Saved entries

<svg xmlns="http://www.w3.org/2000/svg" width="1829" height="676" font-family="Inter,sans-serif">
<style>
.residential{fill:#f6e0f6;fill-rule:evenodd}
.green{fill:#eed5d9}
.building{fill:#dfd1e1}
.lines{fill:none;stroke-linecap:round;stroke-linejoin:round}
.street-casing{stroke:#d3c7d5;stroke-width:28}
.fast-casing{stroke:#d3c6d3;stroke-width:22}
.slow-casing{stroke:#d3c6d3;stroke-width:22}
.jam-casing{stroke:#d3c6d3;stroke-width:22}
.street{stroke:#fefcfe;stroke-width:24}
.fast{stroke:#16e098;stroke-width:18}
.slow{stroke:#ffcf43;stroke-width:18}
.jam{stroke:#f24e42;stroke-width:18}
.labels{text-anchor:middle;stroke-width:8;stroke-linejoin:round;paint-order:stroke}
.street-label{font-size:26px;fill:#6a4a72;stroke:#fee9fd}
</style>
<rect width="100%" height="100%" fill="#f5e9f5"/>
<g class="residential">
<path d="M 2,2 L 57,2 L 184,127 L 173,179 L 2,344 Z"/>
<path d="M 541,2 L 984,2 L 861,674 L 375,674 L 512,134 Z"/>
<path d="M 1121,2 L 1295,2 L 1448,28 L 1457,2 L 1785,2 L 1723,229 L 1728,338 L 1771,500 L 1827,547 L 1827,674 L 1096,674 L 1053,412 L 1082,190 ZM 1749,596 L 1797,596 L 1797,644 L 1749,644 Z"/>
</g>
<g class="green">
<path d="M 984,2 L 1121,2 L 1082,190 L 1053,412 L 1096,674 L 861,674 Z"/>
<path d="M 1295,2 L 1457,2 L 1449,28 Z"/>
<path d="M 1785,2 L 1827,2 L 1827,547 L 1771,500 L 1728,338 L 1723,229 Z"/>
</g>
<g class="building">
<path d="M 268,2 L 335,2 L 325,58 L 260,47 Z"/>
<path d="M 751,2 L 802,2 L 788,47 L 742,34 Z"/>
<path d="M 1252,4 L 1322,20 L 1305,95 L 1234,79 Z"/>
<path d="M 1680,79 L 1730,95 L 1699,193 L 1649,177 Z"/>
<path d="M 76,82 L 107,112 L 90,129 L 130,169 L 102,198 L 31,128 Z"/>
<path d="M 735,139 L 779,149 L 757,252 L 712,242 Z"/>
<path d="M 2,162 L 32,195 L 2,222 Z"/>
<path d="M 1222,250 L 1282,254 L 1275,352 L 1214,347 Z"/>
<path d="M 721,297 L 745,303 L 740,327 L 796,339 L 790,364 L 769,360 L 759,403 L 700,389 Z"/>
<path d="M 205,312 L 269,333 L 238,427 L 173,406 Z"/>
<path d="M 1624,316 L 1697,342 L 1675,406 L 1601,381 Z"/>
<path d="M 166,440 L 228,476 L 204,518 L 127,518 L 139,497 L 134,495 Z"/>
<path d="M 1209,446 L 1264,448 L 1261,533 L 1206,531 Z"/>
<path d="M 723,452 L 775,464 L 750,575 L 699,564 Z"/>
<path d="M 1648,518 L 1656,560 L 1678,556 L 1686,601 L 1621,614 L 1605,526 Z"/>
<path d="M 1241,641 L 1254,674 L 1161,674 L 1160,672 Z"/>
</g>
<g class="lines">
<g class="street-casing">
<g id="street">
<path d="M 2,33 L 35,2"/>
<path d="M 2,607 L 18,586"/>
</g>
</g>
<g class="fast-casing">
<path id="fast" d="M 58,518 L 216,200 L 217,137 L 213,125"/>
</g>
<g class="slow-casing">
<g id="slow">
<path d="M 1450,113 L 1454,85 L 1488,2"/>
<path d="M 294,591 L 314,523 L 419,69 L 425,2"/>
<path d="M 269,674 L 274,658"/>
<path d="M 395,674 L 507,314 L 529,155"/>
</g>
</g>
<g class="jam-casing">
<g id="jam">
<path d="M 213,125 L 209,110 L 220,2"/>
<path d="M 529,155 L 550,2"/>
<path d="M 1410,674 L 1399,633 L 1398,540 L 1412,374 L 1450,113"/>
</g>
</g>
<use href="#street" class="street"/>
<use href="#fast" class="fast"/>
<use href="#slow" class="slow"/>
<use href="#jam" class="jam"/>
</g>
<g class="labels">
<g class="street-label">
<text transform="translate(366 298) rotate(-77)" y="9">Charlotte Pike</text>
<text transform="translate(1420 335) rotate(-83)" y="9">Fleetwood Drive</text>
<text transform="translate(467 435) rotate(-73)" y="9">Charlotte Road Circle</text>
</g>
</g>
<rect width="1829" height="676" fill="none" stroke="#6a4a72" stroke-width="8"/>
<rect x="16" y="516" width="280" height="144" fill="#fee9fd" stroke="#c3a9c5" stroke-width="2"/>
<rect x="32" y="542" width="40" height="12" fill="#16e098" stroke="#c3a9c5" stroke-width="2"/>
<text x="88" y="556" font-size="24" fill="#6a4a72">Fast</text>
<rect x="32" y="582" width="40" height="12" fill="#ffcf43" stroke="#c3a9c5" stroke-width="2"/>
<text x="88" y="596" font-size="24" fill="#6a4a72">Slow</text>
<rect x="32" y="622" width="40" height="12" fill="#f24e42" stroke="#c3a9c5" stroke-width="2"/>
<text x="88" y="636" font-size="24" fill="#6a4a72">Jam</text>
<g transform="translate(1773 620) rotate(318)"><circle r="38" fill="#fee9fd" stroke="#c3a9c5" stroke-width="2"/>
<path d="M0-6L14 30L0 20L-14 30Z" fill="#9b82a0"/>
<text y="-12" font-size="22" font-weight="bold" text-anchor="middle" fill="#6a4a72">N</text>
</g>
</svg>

--

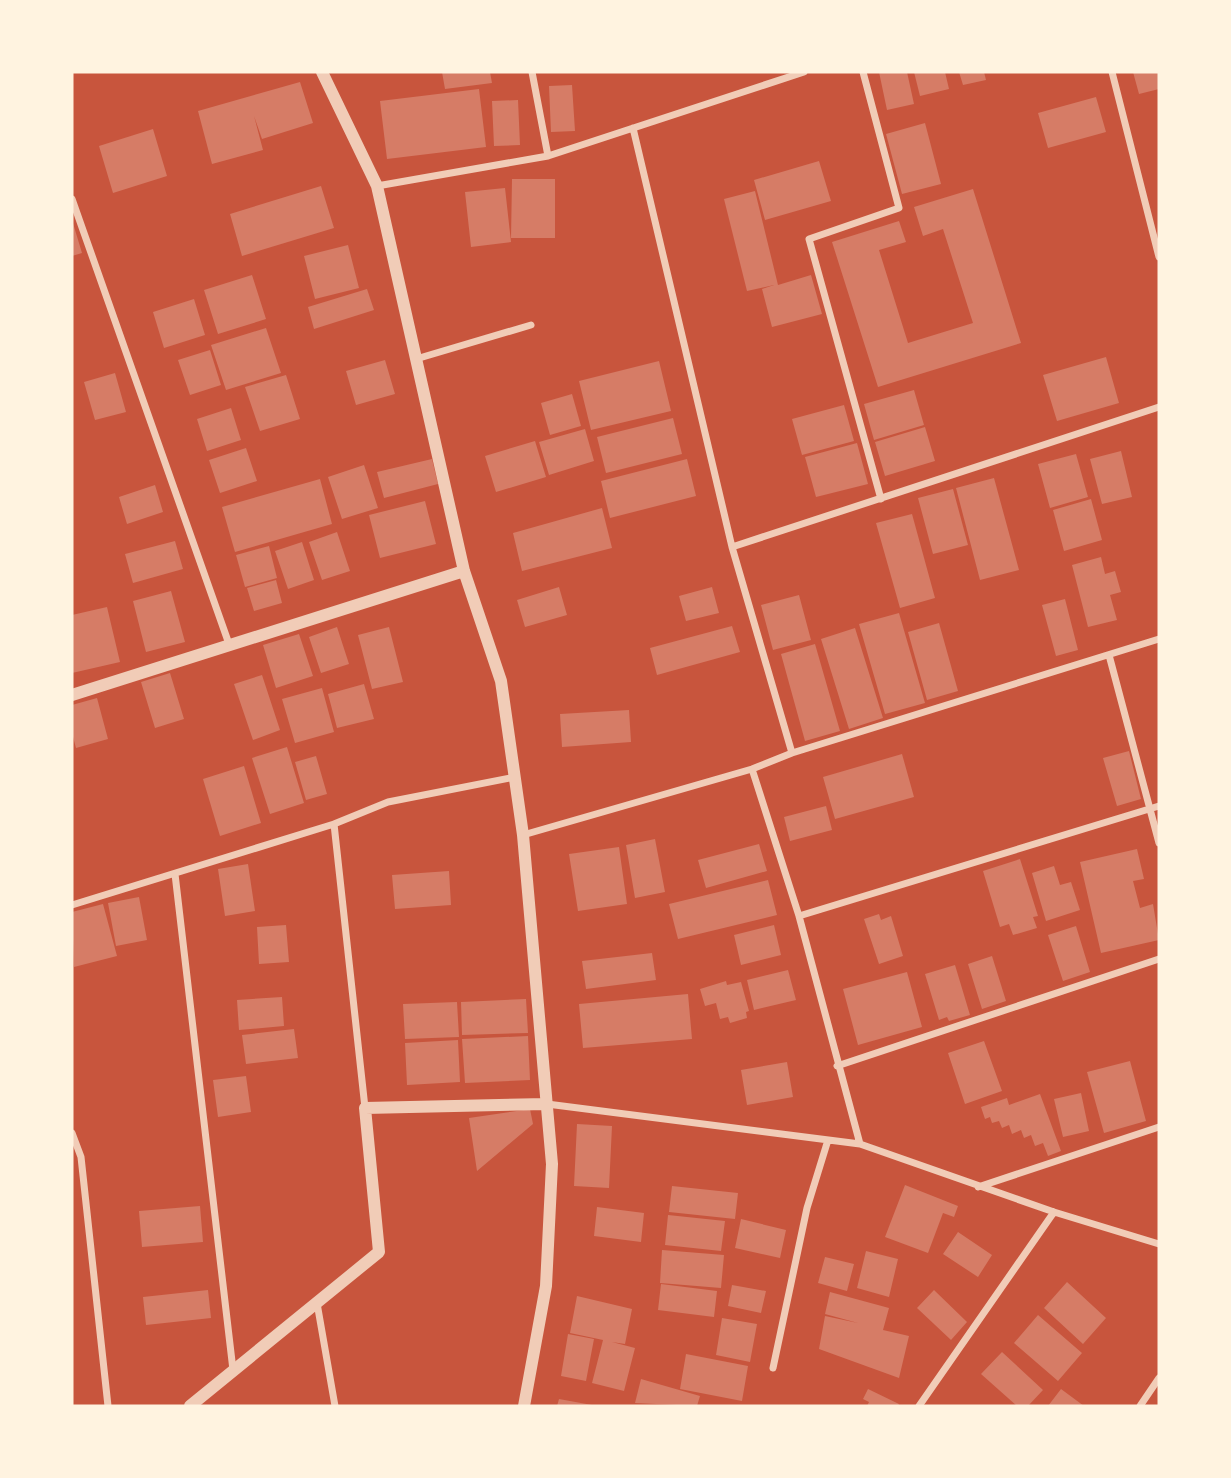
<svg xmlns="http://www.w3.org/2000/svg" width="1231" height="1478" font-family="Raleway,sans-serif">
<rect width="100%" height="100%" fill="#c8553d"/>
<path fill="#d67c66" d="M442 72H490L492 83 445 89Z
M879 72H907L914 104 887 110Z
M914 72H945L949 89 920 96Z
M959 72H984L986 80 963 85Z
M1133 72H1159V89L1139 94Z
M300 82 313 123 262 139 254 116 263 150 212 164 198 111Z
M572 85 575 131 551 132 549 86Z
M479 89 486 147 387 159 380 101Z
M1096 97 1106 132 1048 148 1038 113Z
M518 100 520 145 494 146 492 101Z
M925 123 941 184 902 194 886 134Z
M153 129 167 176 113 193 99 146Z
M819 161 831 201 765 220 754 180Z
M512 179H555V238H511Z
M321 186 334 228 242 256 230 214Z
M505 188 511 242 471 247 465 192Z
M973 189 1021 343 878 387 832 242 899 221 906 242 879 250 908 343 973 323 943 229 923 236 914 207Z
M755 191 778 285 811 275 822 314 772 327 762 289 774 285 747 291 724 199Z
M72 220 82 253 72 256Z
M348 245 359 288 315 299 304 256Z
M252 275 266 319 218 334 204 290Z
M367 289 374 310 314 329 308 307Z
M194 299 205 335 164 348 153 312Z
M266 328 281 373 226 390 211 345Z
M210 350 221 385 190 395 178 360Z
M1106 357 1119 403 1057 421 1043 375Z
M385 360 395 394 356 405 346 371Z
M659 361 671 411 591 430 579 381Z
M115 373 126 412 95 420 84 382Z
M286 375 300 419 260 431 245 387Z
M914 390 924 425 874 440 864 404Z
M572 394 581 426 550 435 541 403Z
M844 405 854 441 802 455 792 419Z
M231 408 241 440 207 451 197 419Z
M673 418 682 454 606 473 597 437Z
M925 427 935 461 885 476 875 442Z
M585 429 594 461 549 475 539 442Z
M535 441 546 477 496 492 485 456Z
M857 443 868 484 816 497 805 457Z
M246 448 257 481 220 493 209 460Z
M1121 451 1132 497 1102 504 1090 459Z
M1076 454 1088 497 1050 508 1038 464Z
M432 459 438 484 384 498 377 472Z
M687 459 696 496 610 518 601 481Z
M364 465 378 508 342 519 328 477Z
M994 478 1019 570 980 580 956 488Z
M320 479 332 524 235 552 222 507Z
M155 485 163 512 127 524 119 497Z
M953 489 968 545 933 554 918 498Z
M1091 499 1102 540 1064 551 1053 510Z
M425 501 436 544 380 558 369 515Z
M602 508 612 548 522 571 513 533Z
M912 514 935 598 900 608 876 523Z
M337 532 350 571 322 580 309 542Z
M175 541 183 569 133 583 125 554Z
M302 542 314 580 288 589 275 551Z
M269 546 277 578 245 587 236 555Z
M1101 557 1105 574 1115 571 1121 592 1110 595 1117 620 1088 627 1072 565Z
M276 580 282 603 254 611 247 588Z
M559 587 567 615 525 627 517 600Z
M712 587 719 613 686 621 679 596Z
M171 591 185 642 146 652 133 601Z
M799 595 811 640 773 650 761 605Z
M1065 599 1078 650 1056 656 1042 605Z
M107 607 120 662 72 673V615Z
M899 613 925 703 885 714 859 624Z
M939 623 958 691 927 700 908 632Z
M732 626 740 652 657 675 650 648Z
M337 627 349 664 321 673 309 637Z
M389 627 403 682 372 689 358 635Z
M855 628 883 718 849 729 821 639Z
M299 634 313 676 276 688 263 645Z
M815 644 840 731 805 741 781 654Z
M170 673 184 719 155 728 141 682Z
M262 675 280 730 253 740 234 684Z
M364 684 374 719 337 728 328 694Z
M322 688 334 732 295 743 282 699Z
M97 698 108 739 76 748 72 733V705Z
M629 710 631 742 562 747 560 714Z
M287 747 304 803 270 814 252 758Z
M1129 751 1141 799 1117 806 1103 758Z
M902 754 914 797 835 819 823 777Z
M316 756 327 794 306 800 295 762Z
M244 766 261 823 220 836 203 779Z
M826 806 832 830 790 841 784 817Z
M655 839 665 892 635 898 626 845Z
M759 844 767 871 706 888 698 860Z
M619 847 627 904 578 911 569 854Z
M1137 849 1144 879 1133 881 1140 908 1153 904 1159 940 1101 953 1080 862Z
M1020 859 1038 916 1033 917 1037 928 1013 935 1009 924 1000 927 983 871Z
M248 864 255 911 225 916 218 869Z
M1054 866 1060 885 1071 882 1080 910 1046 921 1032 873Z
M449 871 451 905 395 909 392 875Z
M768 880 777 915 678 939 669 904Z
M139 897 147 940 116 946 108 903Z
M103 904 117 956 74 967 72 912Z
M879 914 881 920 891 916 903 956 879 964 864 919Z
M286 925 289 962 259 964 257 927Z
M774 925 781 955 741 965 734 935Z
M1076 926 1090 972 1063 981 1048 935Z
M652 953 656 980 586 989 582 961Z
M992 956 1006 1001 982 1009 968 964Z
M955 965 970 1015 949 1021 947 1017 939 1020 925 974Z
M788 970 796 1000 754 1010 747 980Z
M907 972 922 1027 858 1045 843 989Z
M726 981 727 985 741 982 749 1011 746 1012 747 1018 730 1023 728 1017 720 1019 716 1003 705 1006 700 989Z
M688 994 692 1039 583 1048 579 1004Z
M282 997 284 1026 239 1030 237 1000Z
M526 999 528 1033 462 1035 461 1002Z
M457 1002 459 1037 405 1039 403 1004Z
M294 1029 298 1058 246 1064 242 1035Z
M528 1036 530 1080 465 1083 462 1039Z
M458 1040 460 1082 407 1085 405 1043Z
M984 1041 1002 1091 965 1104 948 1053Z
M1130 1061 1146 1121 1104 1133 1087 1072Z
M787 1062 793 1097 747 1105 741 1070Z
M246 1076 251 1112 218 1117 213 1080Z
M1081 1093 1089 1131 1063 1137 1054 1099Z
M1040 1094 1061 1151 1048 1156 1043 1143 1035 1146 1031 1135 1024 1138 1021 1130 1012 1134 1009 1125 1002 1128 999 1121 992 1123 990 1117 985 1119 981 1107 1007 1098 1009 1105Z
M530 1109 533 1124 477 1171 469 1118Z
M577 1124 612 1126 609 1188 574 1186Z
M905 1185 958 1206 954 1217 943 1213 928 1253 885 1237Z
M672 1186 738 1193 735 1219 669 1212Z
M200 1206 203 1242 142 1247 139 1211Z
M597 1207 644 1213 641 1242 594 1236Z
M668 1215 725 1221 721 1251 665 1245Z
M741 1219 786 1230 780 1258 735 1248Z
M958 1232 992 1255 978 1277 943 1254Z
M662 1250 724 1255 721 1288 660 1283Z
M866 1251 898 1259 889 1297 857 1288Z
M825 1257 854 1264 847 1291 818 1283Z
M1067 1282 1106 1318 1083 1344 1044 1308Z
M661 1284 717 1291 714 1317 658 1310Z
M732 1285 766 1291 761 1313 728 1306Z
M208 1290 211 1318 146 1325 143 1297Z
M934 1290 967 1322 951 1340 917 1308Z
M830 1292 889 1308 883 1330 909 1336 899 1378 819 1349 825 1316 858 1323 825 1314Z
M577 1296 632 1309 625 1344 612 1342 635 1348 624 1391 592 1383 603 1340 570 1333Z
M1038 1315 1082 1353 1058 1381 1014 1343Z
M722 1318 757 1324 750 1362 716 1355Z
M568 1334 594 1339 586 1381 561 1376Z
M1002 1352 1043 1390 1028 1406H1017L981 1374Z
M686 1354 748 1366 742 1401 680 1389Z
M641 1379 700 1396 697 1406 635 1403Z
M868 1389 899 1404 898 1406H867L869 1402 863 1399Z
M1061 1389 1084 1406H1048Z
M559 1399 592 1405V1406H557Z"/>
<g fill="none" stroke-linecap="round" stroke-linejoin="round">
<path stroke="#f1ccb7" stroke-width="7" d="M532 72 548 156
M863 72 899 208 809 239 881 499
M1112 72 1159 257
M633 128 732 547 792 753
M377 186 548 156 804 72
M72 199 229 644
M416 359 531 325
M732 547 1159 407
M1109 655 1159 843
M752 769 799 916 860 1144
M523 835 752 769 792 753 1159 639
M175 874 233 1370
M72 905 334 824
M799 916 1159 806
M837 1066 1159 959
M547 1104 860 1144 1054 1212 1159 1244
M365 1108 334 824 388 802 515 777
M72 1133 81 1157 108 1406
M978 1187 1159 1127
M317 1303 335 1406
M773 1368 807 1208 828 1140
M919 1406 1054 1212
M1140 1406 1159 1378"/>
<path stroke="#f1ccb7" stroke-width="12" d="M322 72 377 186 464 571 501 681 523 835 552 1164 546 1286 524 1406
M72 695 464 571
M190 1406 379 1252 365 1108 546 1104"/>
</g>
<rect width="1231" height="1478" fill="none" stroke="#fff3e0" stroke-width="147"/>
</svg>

What you have to do
Look for the word "translate". Copy out every line of the data that has it.

Answer area
<text transform="translate(366 298) rotate(-77)" y="9">Charlotte Pike</text>
<text transform="translate(1420 335) rotate(-83)" y="9">Fleetwood Drive</text>
<text transform="translate(467 435) rotate(-73)" y="9">Charlotte Road Circle</text>
<g transform="translate(1773 620) rotate(318)"><circle r="38" fill="#fee9fd" stroke="#c3a9c5" stroke-width="2"/>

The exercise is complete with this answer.